_Problem:_ Should the word "אילת" occur in a line of the records, copy that line.

_Data:_
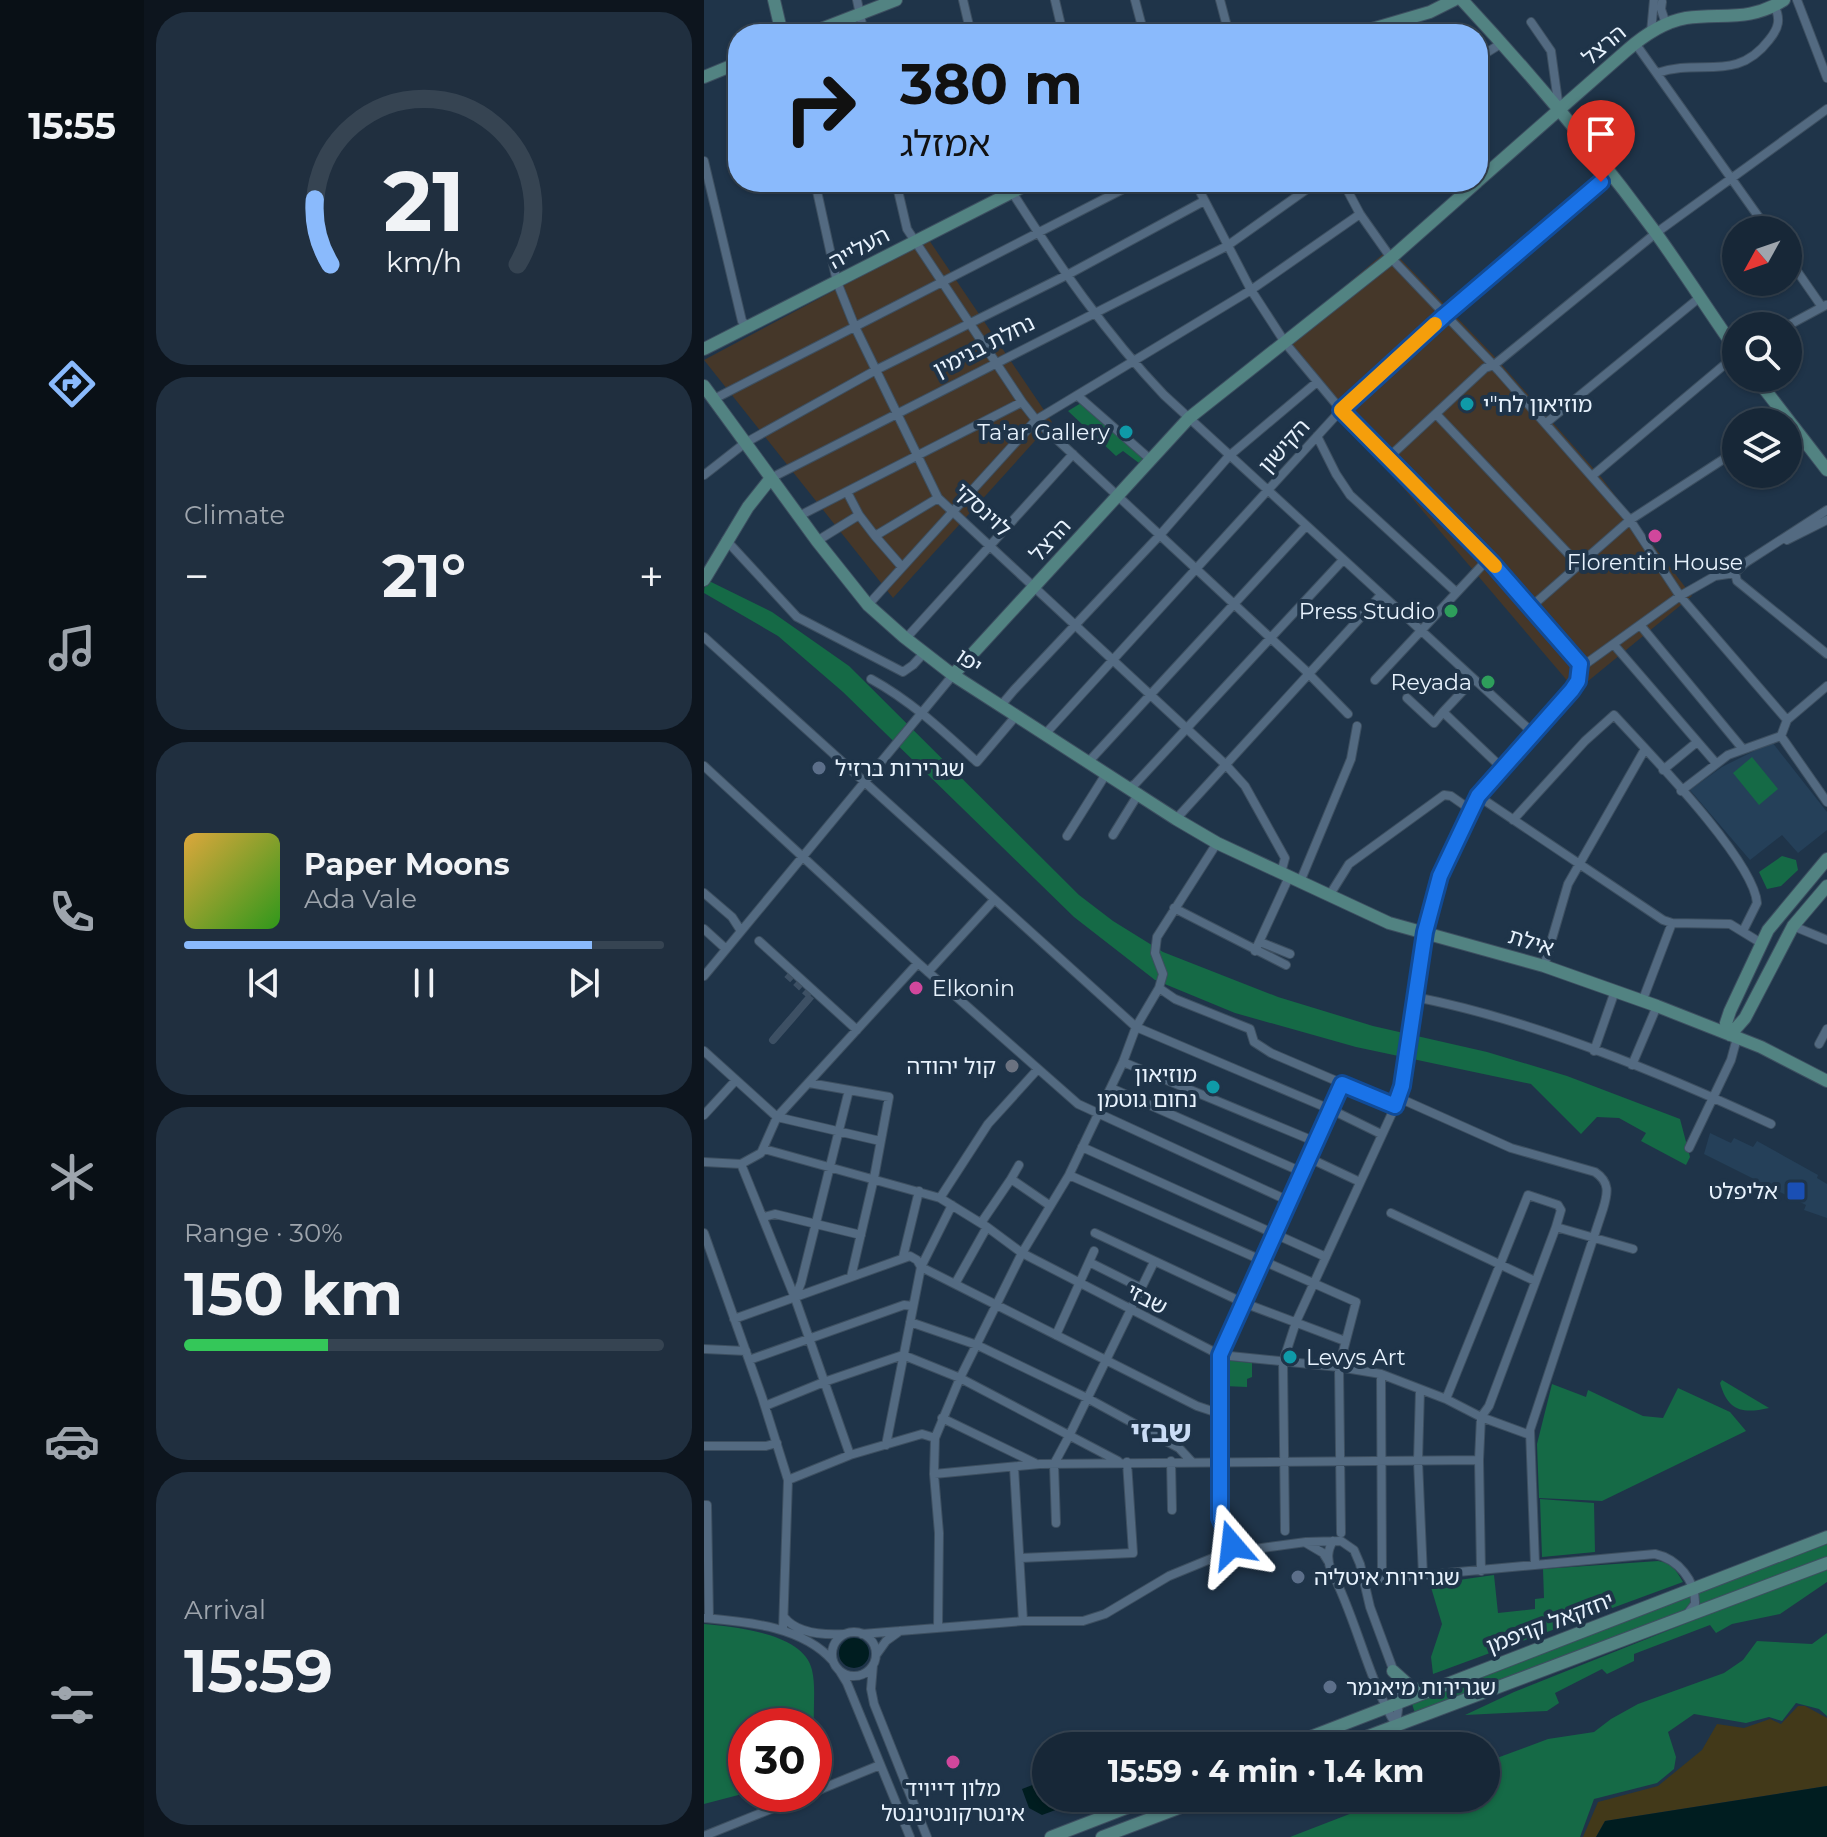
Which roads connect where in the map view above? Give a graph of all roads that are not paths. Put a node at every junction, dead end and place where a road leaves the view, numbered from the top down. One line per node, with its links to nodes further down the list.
1 (774, 0): 14 (street)
2 (896, 0): 12 (street)
3 (963, 0): 16 (street)
4 (1055, 0): 17 (street)
5 (1135, 0): 18 (street)
6 (1220, 0): 19 (street)
7 (1454, 0): 20 (street)
8 (1462, 0): 21 (street)
9 (1659, 0): 22 (street); 24 (street)
10 (1797, 0): 31 (street)
11 (1779, 3): 22 (street, הרצל); 29 (street)
12 (858, 6): 15 (street)
13 (1531, 22): 32 (street)
14 (780, 24)
15 (826, 24)
16 (969, 24)
17 (1061, 24)
18 (1141, 24)
19 (1226, 24)
20 (1389, 24)
21 (1484, 24)
22 (1666, 24): 24 (street, הרצל)
23 (1488, 28): 25 (street)
24 (1651, 32): 26 (street, הרצל)
25 (1502, 43): 27 (street); 32 (street)
26 (1635, 43): 29 (street); 32 (street, הרצל)
27 (1488, 52)
28 (728, 67): 30 (street)
29 (1657, 73): 37 (street)
30 (704, 77)
31 (1827, 78)
32 (1559, 109): 35 (street); 36 (street, הרצל)
33 (1827, 109): 37 (street)
34 (704, 161): 66 (street)
35 (1610, 172): 50 (street); 63 (street, הקישון)
36 (1488, 173)
37 (1731, 178): 49 (street); 50 (street)
38 (817, 192): 57 (street, לוינסקי)
39 (898, 192): 52 (street)
40 (999, 192): 52 (street, העלייה)
41 (1013, 192): 51 (street)
42 (1118, 192): 51 (street)
43 (1200, 192): 47 (street)
44 (1303, 192): 53 (street, נחלת בנימין)
45 (1348, 192): 48 (street)
46 (1467, 192): 54 (street, הרצל)
47 (1204, 201): 53 (street); 55 (street)
48 (1360, 214): 54 (street); 59 (street)
49 (1758, 216)
50 (1656, 233): 60 (street); 73 (street)
51 (1039, 234): 55 (street); 58 (street)
52 (916, 242): 57 (street, העלייה); 58 (street)
53 (1227, 246): 59 (street); 62 (street, נחלת בנימין)
54 (1391, 258): 63 (street); 69 (street, הרצל)
55 (1069, 274): 62 (street); 65 (street)
56 (1802, 276): 61 (street)
57 (837, 282): 66 (street, העלייה); 67 (street, לוינסקי)
58 (942, 283): 65 (street); 67 (street)
59 (1251, 290): 69 (street); 72 (street)
60 (1699, 298): 68 (street); 86 (street)
61 (1825, 306): 64 (street)
62 (1095, 312): 71 (street, נחלת בנימין); 72 (street)
63 (1444, 316): 73 (street); 81 (street, הקישון)
64 (1802, 318)
65 (969, 322): 71 (street); 75 (street)
66 (749, 327): 70 (street, העלייה)
67 (855, 327): 75 (street, לוינסקי); 79 (street)
68 (1722, 332)
69 (1285, 341): 76 (street); 84 (street, הרצל)
70 (704, 349)
71 (997, 363): 80 (street); 82 (street, נחלת בנימין)
72 (1134, 363): 78 (street); 84 (street)
73 (1494, 365): 83 (street); 86 (street)
74 (1722, 365): 98 (street)
75 (876, 370): 82 (street, לוינסקי); 89 (street)
76 (1317, 382): 81 (street); 91 (street)
77 (704, 386): 79 (street, יפו)
78 (1078, 396): 85 (street); 94 (street)
79 (714, 399): 89 (street, יפו)
80 (1022, 402): 85 (street); 92 (street)
81 (1341, 410): 87 (street, הקישון); 93 (street)
82 (898, 412): 92 (street, לוינסקי); 99 (street, נחלת בנימין)
83 (1436, 414): 93 (street); 119 (street)
84 (1189, 418): 91 (street); 94 (street, הרצל)
85 (1036, 420): 90 (street); 105 (street)
86 (1546, 423): 98 (street)
87 (1317, 436): 100 (street, הקישון); 125 (street)
88 (1802, 442): 96 (street)
89 (745, 443): 97 (street); 99 (street, יפו)
90 (1073, 454): 102 (street); 115 (street)
91 (1229, 456): 100 (street); 111 (street)
92 (919, 457): 101 (street); 103 (street, לוינסקי)
93 (1388, 458): 117 (street)
94 (1151, 460): 102 (street, הרצל)
95 (1722, 460): 108 (street)
96 (1827, 470)
97 (704, 475)
98 (1592, 476): 108 (street)
99 (771, 478): 107 (street, יפו); 113 (street, נחלת בנימין)
100 (1268, 491): 110 (street); 121 (street, הקישון)
101 (847, 492): 106 (street); 107 (street)
102 (1118, 495): 111 (street); 124 (street, הרצל)
103 (938, 498): 105 (street, לוינסקי); 112 (street)
104 (1827, 510): 116 (street)
105 (953, 512): 115 (street, לוינסקי); 120 (street)
106 (859, 515): 112 (street); 114 (street)
107 (799, 516): 114 (street, יפו)
108 (1630, 520): 119 (street); 127 (street)
109 (1827, 520): 116 (street)
110 (1305, 527): 118 (street); 128 (street)
111 (1160, 535): 121 (street); 131 (street)
112 (875, 536): 120 (street)
113 (726, 540): 123 (street, נחלת בנימין); 138 (street)
114 (817, 541): 129 (street, יפו)
115 (991, 545): 124 (street, לוינסקי); 135 (street)
116 (1775, 545): 122 (street)
117 (1488, 559): 125 (street); 130 (street)
118 (1343, 560): 126 (street); 136 (street)
119 (1579, 565): 130 (street)
120 (902, 567): 129 (street)
121 (1195, 569): 128 (street); 140 (street, הקישון)
122 (1735, 573): 127 (street); 139 (street)
123 (704, 580)
124 (1035, 586): 131 (street, לוינסקי); 143 (street, הרצל)
125 (1456, 592): 133 (street)
126 (1381, 595): 133 (street); 142 (street)
127 (1680, 596): 132 (street); 154 (street)
128 (1234, 603): 136 (street); 148 (street)
129 (868, 605): 135 (street, יפו)
130 (1532, 606): 141 (street)
131 (1074, 626): 140 (street, לוינסקי); 152 (street)
132 (1641, 626): 137 (street); 161 (street)
133 (1420, 631): 145 (street); 146 (street)
134 (704, 637): 170 (street)
135 (904, 637): 138 (street, יפו)
136 (1270, 637): 142 (street); 156 (street)
137 (1615, 646): 141 (street); 160 (street)
138 (924, 653): 143 (street, יפו)
139 (1827, 654)
140 (1113, 659): 148 (street, לוינסקי); 157 (street, הקישון)
141 (1580, 668): 158 (street)
142 (1309, 674): 153 (street); 165 (street)
143 (953, 675): 151 (street, הרצל); 152 (street, יפו)
144 (871, 679): 151 (street)
145 (1474, 679): 150 (street); 158 (street)
146 (1375, 680)
147 (1827, 686): 154 (street)
148 (1152, 695): 156 (street, לוינסקי); 164 (street)
149 (1407, 698): 150 (street)
150 (1443, 712): 167 (street)
151 (922, 713): 152 (street); 170 (street, הרצל)
152 (1009, 713): 157 (street, יפו)
153 (1348, 714)
154 (1787, 720): 159 (street)
155 (1357, 726): 184 (street)
156 (1187, 728): 165 (street, לוינסקי); 171 (street)
157 (1042, 733): 164 (street, יפו)
158 (1533, 733): 167 (street)
159 (1781, 736): 161 (street); 174 (street)
160 (1697, 742): 163 (street); 168 (street)
161 (1742, 748): 163 (street)
162 (1645, 749): 168 (street); 177 (street); 183 (street)
163 (1715, 762): 172 (street)
164 (1091, 765): 169 (street, יפו)
165 (1226, 765): 176 (street); 184 (street, לוינסקי)
166 (704, 766): 181 (street)
167 (1502, 768): 173 (street)
168 (1663, 770): 172 (street)
169 (1106, 774): 171 (street, יפו); 179 (street)
170 (863, 783): 181 (street, הרצל); 188 (street)
171 (1134, 790): 176 (street, יפו); 178 (street)
172 (1681, 791): 194 (street)
173 (1478, 796): 175 (street); 177 (street)
174 (1827, 802)
175 (1471, 810): 187 (street); 195 (street)
176 (1176, 819): 180 (street, יפו)
177 (1513, 820): 183 (street)
178 (1113, 835)
179 (1067, 836)
180 (1217, 843): 184 (street, יפו); 189 (street)
181 (803, 855): 193 (street, הרצל); 203 (street)
182 (1827, 859): 199 (street)
183 (1580, 863): 190 (street); 205 (street)
184 (1290, 878): 187 (street, אילת); 198 (street)
185 (1827, 886): 191 (street)
186 (704, 893): 193 (street)
187 (1329, 896): 195 (street, אילת)
188 (994, 900): 206 (street); 213 (street)
189 (1174, 908): 201 (street); 208 (street)
190 (1672, 923): 194 (street); 210 (street)
191 (1793, 926): 196 (street); 216 (street)
192 (704, 929): 200 (street)
193 (741, 931): 200 (street, הרצל)
194 (1743, 931): 199 (street)
195 (1425, 932): 205 (street, אילת); 211 (street)
196 (1827, 940)
197 (759, 941): 215 (street)
198 (1260, 942): 201 (street); 202 (street)
199 (1761, 943): 216 (street)
200 (726, 949): 207 (street, הרצל)
201 (1255, 951): 204 (street)
202 (1290, 954)
203 (918, 963): 206 (street); 215 (street)
204 (1286, 965)
205 (1544, 966): 209 (street, אילת)
206 (928, 972): 222 (street)
207 (704, 976)
208 (1159, 988): 213 (street); 226 (street)
209 (1615, 991): 212 (street, אילת); 219 (street)
210 (1645, 994)
211 (1415, 997): 219 (street); 230 (street, bridge)
212 (1657, 1006): 216 (street, אילת); 221 (street)
213 (1136, 1027): 220 (street); 231 (street)
214 (1827, 1029): 217 (street)
215 (857, 1030): 225 (street)
216 (1735, 1034): 224 (street, אילת); 229 (street)
217 (1819, 1044)
218 (704, 1051): 223 (street)
219 (1594, 1051): 221 (street)
220 (1123, 1062): 227 (street); 239 (street)
221 (1632, 1065): 229 (street)
222 (1037, 1070): 233 (street); 254 (street)
223 (736, 1080): 232 (street); 234 (street)
224 (1827, 1081)
225 (809, 1083): 228 (street); 234 (street)
226 (1342, 1084): 230 (street); 231 (street)
227 (1111, 1088): 233 (street); 248 (street)
228 (849, 1090): 236 (street); 238 (street)
229 (1714, 1097): 235 (street); 241 (street)
230 (1397, 1102): 237 (street); 267 (street)
231 (1332, 1110): 237 (street); 239 (street)
232 (704, 1115)
233 (1098, 1115): 240 (street); 255 (street)
234 (777, 1117): 236 (street); 242 (street)
235 (1771, 1124)
236 (839, 1131): 238 (street); 247 (street)
237 (1381, 1134): 252 (street)
238 (880, 1141): 250 (street)
239 (1316, 1142): 243 (street)
240 (1082, 1147): 249 (street); 263 (street)
241 (1689, 1148)
242 (764, 1149): 245 (street); 247 (street, שבזי)
243 (1309, 1158): 248 (street); 252 (street)
244 (704, 1162): 245 (street)
245 (741, 1164): 259 (street)
246 (1019, 1165): 251 (street)
247 (830, 1166): 250 (street, שבזי); 260 (street)
248 (1302, 1172): 255 (street)
249 (1069, 1175): 257 (street); 274 (street)
250 (874, 1178): 253 (street, שבזי); 266 (street)
251 (1011, 1179): 257 (street); 261 (street)
252 (1360, 1182): 273 (street)
253 (919, 1191): 254 (street, שבזי); 272 (street)
254 (940, 1198): 256 (street, שבזי)
255 (1289, 1201): 263 (street)
256 (952, 1205): 261 (street, שבזי); 278 (street)
257 (1049, 1205): 271 (street)
258 (1391, 1213): 277 (street)
259 (764, 1217): 260 (street); 285 (street)
260 (816, 1224): 266 (street); 285 (street)
261 (984, 1225): 271 (street, שבזי); 281 (street)
262 (1556, 1227): 267 (street); 277 (street); 280 (street)
263 (1275, 1232): 273 (street); 274 (street)
264 (704, 1233): 270 (street)
265 (1095, 1233): 276 (street)
266 (861, 1235): 279 (street)
267 (1594, 1238): 268 (street); 315 (street)
268 (1633, 1249)
269 (1094, 1251): 275 (street)
270 (708, 1253): 290 (street)
271 (1022, 1253): 283 (street, שבזי); 287 (street)
272 (903, 1257): 278 (street); 279 (street)
273 (1326, 1257): 282 (street)
274 (1264, 1260): 282 (street); 286 (street)
275 (1089, 1262): 283 (street); 284 (street)
276 (1154, 1262): 284 (street); 286 (street)
277 (1499, 1265): 280 (street); 310 (street)
278 (921, 1267): 281 (street); 288 (street)
279 (851, 1277): 285 (street)
280 (1535, 1281): 313 (street)
281 (955, 1284): 287 (street)
282 (1313, 1284): 292 (street); 295 (street)
283 (1079, 1285): 289 (street, שבזי); 293 (street)
284 (1141, 1288): 289 (street)
285 (795, 1298): 290 (street); 294 (street)
286 (1244, 1303): 292 (street); 300 (street)
287 (997, 1304): 293 (street); 296 (street)
288 (913, 1306): 291 (street); 294 (street)
289 (1130, 1311): 300 (street, שבזי); 302 (street)
290 (734, 1319): 298 (street)
291 (910, 1322): 296 (street); 299 (street)
292 (1296, 1322): 295 (street); 303 (street)
293 (1056, 1335): 302 (street)
294 (810, 1340): 301 (street); 307 (street)
295 (1345, 1341): 304 (street)
296 (977, 1345): 306 (street); 309 (street)
297 (704, 1349): 298 (street)
298 (746, 1351): 301 (street)
299 (903, 1355): 306 (street); 307 (street); 319 (street)
300 (1220, 1355): 303 (street, שבזי); 312 (street)
301 (749, 1360): 311 (street)
302 (1106, 1361): 309 (street); 312 (street)
303 (1283, 1362): 304 (street, שבזי); 330 (street)
304 (1339, 1367): 305 (street, שבזי); 325 (street)
305 (1381, 1374): 308 (street, שבזי); 328 (street)
306 (960, 1378): 314 (street); 316 (street)
307 (824, 1382): 311 (street); 321 (street)
308 (1420, 1390): 310 (street, שבזי); 326 (street)
309 (1087, 1398): 316 (street); 324 (street)
310 (1446, 1399): 313 (street, שבזי)
311 (765, 1406): 318 (street)
312 (1221, 1414): 329 (street)
313 (1481, 1417): 315 (street, שבזי); 322 (street)
314 (942, 1418): 317 (street); 331 (street)
315 (1530, 1435): 348 (street)
316 (1069, 1436): 327 (street); 332 (street)
317 (935, 1438): 319 (street); 334 (street)
318 (777, 1443): 320 (street); 335 (street)
319 (886, 1445): 321 (street)
320 (704, 1446)
321 (850, 1455): 335 (street)
322 (1479, 1460): 326 (street); 349 (street)
323 (1171, 1461): 324 (street); 327 (street); 337 (street)
324 (1191, 1461): 329 (street)
325 (1338, 1461): 328 (street); 330 (street); 340 (street)
326 (1418, 1461): 328 (street); 351 (street)
327 (1124, 1462): 332 (street); 345 (street)
328 (1380, 1462): 352 (street)
329 (1220, 1463): 330 (street); 344 (street)
330 (1283, 1463): 339 (street)
331 (1040, 1464): 332 (street); 333 (street)
332 (1054, 1464): 338 (street)
333 (1014, 1467): 334 (street); 345 (street)
334 (934, 1474): 358 (street)
335 (788, 1480): 354 (street)
336 (705, 1505): 355 (street)
337 (1172, 1510)
338 (1056, 1523)
339 (1285, 1531)
340 (1341, 1533)
341 (1827, 1537): 353 (street, יחזקאל קויפמן)
342 (1333, 1541): 343 (street); 346 (street); 350 (street)
343 (1306, 1542): 344 (street); 346 (street)
344 (1234, 1551): 356 (street)
345 (1020, 1558): 356 (street)
346 (1328, 1561): 369 (street)
347 (1827, 1563): 357 (street, יחזקאל קויפמן)
348 (1535, 1564): 349 (street); 353 (street)
349 (1481, 1571): 351 (street)
350 (1361, 1572): 352 (street); 366 (street)
351 (1423, 1576): 352 (street)
352 (1382, 1579)
353 (1693, 1588): 357 (street); 367 (street, יחזקאל קויפמן)
354 (784, 1617): 359 (street); 361 (street)
355 (706, 1618): 359 (street)
356 (1023, 1621): 358 (street)
357 (1673, 1621): 370 (street, יחזקאל קויפמן)
358 (938, 1627): 360 (street)
359 (783, 1630): 364 (street)
360 (902, 1630): 362 (street); 363 (street)
361 (845, 1633): 362 (street); 364 (street)
362 (862, 1634): 363 (street)
363 (874, 1660): 365 (street); 380 (street)
364 (833, 1661): 365 (street)
365 (839, 1670): 373 (street)
366 (1393, 1671): 367 (street); 368 (street)
367 (1427, 1692): 368 (street, יחזקאל קויפמן)
368 (1399, 1702): 369 (street, יחזקאל קויפמן); 370 (street)
369 (1385, 1707): 370 (street); 371 (street, יחזקאל קויפמן)
370 (1396, 1725): 372 (street, יחזקאל קויפמן)
371 (1322, 1732)
372 (1378, 1732)
373 (880, 1765): 374 (street); 379 (street)
374 (832, 1785)
375 (763, 1812): 378 (street)
376 (1116, 1812): 381 (street)
377 (1168, 1812): 382 (street)
378 (704, 1836)
379 (910, 1837)
380 (927, 1837)
381 (1051, 1837)
382 (1102, 1837)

_Answer:_
184 (1290, 878): 187 (street, אילת); 198 (street)
187 (1329, 896): 195 (street, אילת)
195 (1425, 932): 205 (street, אילת); 211 (street)
205 (1544, 966): 209 (street, אילת)
209 (1615, 991): 212 (street, אילת); 219 (street)
212 (1657, 1006): 216 (street, אילת); 221 (street)
216 (1735, 1034): 224 (street, אילת); 229 (street)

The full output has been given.